§ **Problem requirements**:
Would you retype the listing word for word, skipping its pictures?
━━━━━━━━━━━━━━━━
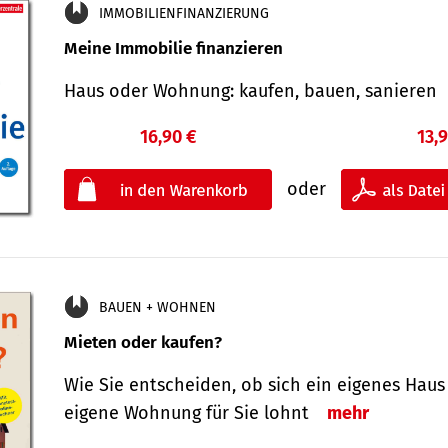
IMMOBILIENFINANZIERUNG
Meine Immobilie finanzieren
Haus oder Wohnung: kaufen, bauen, sanieren
16,90 €
13,
oder
BAUEN + WOHNEN
Mieten oder kaufen?
Wie Sie entscheiden, ob sich ein eigenes Haus
eigene Wohnung für Sie lohnt
mehr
━━━━━━━━━━━━━━━━
§ **Output of the exercise**:
IMMOBILIENFINANZIERUNG
Meine Immobilie finanzieren
Haus oder Wohnung: kaufen, bauen, sanieren
16,90 €
13,
oder
BAUEN + WOHNEN
Mieten oder kaufen?
Wie Sie entscheiden, ob sich ein eigenes Haus
eigene Wohnung für Sie lohnt
mehr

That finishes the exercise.